Am anderen Ende war Bernd Möller, offenbar ebenfalls in allerbester Morgenlaune. Der hat seine Tasse Kaffee offenbar auch schon gehabt , dachte Felix. Oder eher zehn Tassen. Möller brüllte irgendwas von wo er denn stecke und ob er heute überhaupt noch mal auf dem Revier zu erscheinen gedenke und dass das hier eine Arbeitsstelle sein und kein Hobbyverein und so weiter.

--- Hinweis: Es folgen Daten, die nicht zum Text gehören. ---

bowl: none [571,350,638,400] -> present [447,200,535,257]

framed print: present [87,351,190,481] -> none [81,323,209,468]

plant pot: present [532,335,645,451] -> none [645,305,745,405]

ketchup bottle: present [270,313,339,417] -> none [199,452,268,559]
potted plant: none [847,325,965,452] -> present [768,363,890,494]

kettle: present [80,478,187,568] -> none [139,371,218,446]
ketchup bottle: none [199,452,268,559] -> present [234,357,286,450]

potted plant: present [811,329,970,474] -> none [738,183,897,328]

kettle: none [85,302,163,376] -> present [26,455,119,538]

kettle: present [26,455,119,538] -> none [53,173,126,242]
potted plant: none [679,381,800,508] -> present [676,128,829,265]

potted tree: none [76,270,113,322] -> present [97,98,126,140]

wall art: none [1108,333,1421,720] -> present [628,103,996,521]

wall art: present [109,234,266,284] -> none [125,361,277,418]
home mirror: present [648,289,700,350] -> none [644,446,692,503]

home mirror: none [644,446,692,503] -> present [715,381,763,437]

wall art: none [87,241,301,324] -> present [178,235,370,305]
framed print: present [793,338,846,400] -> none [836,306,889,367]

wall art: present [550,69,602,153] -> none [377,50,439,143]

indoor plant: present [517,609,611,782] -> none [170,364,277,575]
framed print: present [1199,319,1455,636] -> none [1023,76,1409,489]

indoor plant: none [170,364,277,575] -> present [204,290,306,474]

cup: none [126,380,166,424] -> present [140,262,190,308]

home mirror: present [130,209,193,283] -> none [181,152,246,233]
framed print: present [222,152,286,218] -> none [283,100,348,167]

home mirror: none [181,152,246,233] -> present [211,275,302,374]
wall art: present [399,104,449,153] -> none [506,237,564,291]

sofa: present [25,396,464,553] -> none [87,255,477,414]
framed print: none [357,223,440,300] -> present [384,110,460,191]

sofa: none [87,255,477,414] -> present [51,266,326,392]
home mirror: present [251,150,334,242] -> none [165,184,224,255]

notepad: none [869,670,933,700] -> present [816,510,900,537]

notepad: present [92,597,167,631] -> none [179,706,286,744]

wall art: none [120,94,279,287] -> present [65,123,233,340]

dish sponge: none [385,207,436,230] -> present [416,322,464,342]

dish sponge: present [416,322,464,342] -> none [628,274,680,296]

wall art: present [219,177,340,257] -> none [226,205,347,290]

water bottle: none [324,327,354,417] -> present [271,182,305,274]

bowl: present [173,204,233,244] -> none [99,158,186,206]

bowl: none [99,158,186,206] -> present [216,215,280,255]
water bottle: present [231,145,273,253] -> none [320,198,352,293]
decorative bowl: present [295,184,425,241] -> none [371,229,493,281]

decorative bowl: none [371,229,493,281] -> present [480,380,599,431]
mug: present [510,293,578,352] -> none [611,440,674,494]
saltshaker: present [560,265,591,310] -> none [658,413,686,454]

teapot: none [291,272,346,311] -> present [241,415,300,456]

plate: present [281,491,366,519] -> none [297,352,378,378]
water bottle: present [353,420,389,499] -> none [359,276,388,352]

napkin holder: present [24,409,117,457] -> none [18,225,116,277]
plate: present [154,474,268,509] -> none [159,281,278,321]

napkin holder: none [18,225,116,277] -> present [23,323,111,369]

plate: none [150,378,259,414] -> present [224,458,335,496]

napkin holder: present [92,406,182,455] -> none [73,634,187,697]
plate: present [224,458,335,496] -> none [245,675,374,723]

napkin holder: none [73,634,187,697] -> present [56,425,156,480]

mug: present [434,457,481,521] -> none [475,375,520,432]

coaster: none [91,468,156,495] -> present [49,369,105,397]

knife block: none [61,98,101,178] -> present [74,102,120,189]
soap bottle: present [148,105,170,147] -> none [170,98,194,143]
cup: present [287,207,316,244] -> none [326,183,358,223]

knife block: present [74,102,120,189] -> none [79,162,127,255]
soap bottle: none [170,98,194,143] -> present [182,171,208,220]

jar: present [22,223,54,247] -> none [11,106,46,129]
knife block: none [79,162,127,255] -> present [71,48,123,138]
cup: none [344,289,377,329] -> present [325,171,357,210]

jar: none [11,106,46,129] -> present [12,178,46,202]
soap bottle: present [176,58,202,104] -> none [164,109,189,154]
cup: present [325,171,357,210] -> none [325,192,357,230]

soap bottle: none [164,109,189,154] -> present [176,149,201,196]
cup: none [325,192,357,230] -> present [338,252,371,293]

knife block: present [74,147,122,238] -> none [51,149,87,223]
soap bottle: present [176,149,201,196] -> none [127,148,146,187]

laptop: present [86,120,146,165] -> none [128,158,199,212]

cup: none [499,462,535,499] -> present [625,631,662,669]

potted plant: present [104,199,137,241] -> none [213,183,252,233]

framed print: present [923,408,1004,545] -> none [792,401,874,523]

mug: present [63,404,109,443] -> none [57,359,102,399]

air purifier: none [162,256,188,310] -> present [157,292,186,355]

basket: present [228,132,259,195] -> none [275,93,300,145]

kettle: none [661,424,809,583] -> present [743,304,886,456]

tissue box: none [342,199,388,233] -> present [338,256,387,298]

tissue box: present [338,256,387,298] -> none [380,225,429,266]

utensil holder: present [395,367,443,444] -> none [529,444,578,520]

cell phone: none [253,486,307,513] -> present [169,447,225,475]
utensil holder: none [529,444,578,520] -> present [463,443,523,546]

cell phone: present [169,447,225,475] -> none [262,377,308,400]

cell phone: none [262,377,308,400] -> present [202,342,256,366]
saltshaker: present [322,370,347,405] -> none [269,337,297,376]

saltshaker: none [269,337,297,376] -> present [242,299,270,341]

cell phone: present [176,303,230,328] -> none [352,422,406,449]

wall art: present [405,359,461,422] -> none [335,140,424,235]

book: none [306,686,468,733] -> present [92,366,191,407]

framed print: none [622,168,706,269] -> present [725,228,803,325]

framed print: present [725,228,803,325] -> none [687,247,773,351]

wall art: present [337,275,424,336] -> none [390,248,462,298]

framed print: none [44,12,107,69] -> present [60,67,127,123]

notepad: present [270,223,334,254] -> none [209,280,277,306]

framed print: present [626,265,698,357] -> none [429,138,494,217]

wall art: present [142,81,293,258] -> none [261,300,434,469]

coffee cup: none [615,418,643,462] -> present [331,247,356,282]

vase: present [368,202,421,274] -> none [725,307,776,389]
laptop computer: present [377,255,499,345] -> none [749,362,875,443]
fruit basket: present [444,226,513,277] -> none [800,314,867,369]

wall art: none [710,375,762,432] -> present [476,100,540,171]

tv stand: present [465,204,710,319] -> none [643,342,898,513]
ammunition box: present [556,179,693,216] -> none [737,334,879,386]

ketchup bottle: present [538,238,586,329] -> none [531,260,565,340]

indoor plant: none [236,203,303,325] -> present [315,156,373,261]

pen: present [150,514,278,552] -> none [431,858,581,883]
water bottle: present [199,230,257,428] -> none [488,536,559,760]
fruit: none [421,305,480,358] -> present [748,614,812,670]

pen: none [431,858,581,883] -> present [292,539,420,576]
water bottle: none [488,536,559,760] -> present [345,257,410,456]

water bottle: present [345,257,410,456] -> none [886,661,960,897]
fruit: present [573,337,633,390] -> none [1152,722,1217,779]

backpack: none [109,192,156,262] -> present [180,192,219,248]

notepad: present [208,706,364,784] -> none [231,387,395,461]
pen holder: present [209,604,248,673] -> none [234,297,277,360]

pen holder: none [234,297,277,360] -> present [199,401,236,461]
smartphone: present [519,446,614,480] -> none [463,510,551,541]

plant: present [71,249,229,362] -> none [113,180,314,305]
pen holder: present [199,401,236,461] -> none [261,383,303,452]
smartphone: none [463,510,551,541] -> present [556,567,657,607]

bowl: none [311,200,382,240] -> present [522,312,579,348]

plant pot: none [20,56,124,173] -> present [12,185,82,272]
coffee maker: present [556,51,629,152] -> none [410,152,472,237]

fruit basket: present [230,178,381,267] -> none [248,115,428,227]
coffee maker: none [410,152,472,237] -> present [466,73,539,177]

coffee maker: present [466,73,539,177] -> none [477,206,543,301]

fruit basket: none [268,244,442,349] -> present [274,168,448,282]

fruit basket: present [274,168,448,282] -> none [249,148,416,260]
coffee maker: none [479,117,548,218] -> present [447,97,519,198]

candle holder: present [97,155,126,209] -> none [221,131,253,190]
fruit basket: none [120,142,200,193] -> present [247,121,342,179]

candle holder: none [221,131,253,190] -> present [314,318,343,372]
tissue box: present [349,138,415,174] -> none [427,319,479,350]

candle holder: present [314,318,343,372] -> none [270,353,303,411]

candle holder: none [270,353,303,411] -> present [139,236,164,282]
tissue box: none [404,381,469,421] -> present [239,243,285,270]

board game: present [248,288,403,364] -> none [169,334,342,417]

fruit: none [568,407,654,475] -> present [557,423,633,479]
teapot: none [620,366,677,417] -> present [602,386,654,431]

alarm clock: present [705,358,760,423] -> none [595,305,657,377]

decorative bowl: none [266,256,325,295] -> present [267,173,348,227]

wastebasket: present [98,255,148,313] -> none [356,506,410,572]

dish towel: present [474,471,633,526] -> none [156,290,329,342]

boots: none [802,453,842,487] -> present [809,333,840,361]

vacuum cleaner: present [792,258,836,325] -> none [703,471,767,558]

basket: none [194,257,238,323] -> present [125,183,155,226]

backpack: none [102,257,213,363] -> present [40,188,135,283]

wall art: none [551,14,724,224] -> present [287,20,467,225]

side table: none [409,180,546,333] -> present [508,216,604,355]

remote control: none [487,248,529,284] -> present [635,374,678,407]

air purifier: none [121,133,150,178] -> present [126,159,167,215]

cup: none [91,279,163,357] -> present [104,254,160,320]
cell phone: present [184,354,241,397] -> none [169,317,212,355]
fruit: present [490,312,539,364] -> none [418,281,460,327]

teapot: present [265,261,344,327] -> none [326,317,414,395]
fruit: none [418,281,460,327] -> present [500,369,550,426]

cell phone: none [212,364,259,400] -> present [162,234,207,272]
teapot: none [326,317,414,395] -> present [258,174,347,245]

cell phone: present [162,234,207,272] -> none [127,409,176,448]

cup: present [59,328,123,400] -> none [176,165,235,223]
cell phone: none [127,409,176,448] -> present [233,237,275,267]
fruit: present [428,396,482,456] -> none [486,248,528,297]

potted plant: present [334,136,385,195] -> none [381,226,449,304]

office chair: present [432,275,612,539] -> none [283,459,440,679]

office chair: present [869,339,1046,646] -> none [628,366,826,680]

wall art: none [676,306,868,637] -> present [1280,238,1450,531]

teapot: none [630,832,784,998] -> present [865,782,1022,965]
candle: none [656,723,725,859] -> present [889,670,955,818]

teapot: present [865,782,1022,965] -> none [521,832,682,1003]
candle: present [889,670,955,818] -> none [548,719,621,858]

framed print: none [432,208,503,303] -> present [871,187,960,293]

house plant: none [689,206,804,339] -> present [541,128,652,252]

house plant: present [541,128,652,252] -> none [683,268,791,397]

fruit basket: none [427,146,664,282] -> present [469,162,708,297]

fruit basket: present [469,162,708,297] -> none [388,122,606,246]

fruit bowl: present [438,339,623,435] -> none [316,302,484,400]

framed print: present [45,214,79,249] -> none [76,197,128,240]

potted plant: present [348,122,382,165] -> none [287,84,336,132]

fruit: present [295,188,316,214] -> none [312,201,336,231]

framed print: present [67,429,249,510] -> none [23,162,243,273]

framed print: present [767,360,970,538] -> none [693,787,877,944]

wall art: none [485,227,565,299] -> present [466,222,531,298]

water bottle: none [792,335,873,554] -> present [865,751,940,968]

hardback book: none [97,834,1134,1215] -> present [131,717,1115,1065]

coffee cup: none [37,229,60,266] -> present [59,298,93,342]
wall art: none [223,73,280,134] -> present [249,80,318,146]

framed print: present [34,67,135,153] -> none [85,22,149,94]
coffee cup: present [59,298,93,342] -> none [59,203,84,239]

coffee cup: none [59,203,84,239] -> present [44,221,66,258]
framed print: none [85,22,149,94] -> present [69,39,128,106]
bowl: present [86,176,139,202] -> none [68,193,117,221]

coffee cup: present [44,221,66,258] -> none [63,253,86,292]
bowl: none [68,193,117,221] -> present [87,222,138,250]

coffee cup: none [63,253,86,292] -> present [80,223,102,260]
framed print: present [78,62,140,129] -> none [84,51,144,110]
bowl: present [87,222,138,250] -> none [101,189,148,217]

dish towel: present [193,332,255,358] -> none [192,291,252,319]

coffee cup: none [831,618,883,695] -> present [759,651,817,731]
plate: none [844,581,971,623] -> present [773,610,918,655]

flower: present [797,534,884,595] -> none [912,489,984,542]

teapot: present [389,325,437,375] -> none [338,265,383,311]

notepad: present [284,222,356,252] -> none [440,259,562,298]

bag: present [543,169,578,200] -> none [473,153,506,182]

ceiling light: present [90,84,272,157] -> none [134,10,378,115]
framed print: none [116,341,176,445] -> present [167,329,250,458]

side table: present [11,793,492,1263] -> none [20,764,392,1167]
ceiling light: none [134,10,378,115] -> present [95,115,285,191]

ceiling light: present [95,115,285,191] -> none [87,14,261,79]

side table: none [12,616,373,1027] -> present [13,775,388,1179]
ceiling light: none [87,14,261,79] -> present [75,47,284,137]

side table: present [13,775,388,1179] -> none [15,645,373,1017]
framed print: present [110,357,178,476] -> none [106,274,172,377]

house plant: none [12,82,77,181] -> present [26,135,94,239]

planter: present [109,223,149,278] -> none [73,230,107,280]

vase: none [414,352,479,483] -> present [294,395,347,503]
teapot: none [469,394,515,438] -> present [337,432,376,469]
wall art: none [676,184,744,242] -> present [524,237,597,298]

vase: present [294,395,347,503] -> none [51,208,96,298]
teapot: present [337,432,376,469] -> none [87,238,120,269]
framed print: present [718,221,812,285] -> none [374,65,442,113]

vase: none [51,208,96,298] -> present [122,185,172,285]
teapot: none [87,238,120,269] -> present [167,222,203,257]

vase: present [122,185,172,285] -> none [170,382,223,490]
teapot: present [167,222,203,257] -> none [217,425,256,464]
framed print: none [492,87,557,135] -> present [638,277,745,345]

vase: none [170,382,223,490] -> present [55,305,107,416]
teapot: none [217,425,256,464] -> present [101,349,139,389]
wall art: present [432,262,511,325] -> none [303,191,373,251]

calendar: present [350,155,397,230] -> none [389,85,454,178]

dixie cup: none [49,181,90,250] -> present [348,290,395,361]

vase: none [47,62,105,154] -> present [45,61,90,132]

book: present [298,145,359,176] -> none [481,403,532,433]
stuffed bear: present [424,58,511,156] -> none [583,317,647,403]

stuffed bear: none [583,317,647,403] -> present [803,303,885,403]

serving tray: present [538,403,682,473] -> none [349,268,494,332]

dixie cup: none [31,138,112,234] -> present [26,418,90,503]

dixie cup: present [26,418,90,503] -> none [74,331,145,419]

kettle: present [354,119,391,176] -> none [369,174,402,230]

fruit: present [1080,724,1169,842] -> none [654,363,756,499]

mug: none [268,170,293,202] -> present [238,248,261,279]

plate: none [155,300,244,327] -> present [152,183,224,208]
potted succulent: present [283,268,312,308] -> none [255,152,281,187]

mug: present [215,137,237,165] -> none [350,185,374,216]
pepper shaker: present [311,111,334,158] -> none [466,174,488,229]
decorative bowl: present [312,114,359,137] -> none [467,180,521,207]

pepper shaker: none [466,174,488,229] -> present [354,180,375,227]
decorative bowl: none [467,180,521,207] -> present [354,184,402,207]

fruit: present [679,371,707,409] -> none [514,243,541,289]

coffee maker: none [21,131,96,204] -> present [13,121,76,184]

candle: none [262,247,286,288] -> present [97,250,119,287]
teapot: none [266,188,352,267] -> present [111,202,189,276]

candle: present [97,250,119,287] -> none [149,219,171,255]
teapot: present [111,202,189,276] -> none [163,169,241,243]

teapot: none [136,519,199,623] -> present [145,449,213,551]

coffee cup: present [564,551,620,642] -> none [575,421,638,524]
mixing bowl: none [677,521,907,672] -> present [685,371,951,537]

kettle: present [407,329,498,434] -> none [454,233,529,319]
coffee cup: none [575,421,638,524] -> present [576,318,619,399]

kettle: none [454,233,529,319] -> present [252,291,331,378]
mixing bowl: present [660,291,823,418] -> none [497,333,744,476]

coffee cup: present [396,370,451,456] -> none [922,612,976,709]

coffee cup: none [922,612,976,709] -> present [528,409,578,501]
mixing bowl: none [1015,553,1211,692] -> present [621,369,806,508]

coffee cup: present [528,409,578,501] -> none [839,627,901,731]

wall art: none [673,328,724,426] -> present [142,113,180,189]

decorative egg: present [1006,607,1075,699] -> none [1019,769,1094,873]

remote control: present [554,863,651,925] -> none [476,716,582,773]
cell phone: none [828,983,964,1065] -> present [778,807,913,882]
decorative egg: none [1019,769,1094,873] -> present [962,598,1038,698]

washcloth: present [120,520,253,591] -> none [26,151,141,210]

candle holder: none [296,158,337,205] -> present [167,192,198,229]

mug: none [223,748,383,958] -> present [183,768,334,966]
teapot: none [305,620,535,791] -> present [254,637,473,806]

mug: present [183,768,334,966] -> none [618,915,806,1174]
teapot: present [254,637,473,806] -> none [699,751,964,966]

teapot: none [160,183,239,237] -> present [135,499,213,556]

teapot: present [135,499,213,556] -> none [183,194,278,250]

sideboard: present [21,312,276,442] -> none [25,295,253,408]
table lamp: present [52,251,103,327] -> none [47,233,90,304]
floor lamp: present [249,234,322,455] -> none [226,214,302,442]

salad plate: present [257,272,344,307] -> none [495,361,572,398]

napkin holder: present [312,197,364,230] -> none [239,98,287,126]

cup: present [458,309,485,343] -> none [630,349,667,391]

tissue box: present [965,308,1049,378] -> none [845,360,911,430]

Typisch Möller eben.
»Guten Morgen«, unterbrach ihn Felix mit betont gelassener Stimme. »Ich war gerade auf dem Weg ins Revier und …«
»Sparen Sie sich das!«, blaffte Möller und schon war Felix’ Gelassenheit dahin. Irgendetwas Braunes hat den Lüfter getroffen, und das ist sicher kein Kaffee gewesen. »Kommen Sie in den Dünenforst, aber ein bisschen dalli, wenn ich bitten darf.«
»Ja, und wo genau soll ich da hin?«
»Oh, folgen Sie einfach dem Blaulicht, so groß ist das Wäldchen ja nicht. Dann werden Sie schon sehen.«
»Dem Blaulicht?«
»Ja, Hübler, dem Blaulicht. Wir haben hier einen neuen Tatort und drei Mal dürfen Sie raten, auf wessen Konto der geht. Der Verstümmler hat wieder zugeschlagen!«
»Scheiße …«, ächzte Felix in den Hörer, dann beendete er das Gespräch und machte, dass er zu seinem Wagen kam.